A major feature of the RightNow system is that it does not require an initial search before presenting an ordered list of documents. The relatively low percentage of sessions containing searches, about 20%, suggests that it is not necessary to enter a search query to have a successful experience with the site. This is also supported by independent user surveys.

6. REFERENCES

[1] Cho, J., and Roy, S. Impact of Search Engines on Page Popularity. In Proceedings of the World-Wide Web Conference (WWW 2004), pp. 20-29.

[2] Dorigo, M., Di Caro, G., and Gambardella, L. M. Ant algorithms for discrete optimization. Artificial Life, 5(2), 1999, pp. 137-172.

[3] Durbin, S., Warner, D., Richter, J. N., and Gedeon, Z, Information Self-Service with a Knowledge Base That Learns, AI Magazine, 23(4), 2002, pp. 41-49.

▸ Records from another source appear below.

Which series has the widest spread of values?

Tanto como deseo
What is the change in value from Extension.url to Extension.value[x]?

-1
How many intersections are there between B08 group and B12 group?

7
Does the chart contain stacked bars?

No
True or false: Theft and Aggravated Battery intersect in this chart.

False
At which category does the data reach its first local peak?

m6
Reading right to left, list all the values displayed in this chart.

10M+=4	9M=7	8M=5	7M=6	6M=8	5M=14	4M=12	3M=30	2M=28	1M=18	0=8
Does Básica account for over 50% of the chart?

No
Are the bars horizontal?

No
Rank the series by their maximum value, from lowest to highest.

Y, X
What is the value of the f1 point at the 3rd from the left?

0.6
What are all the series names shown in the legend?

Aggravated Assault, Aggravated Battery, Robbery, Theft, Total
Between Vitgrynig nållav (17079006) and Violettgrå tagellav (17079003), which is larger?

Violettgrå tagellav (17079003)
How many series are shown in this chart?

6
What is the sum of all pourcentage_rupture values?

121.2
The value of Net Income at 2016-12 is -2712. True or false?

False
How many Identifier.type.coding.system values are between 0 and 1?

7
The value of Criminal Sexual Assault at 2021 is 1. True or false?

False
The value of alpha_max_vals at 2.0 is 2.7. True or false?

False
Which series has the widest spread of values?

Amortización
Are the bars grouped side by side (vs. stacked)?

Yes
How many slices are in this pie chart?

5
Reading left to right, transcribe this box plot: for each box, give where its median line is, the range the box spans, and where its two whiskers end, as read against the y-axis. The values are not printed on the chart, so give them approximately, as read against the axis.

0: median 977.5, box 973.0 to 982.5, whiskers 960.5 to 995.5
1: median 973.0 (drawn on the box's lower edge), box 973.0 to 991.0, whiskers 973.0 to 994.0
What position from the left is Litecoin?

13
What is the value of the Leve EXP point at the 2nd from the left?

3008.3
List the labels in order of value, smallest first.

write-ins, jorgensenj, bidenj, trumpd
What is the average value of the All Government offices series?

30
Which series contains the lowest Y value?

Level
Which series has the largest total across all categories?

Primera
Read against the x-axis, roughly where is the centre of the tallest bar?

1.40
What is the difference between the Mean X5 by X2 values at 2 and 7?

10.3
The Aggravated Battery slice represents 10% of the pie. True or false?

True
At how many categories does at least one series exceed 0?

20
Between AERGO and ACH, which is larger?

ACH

[4] Jansen, B. J., and Spink, A, An Analysis of Web Documents Retrieved and Viewed, Proceedings of the International Conference on Internet Computing, IC '03, Arabnia, H.R., and Mun, Y., Eds., 2003, pp. 65-69.

[5] Koutri, M., Avouris, N., and Daskalaki, S, A survey of web usage mining techniques for building web-based adaptive hypermedia systems, Adaptable and Adaptive Hypermedia Systems, Chen, S. Y., and Magoulas, G. D., Eds, IRM Press, Hershey, PA, 2005, pp. 125-149.

[6] Perkowitz, M., and Etzioni, O, Adaptive Web sites: An AI challenge, Proc. Fifteenth International Joint Conference on Artificial Intelligence, IJCAI 97, 1997, pp. 16-23.

[7] Perkowitz, M., and Etzioni, O, Towards adaptive Web sites: Conceptual framework and case study, Artificial Intelligence, 118(1-2), 2000, pp. 245-275.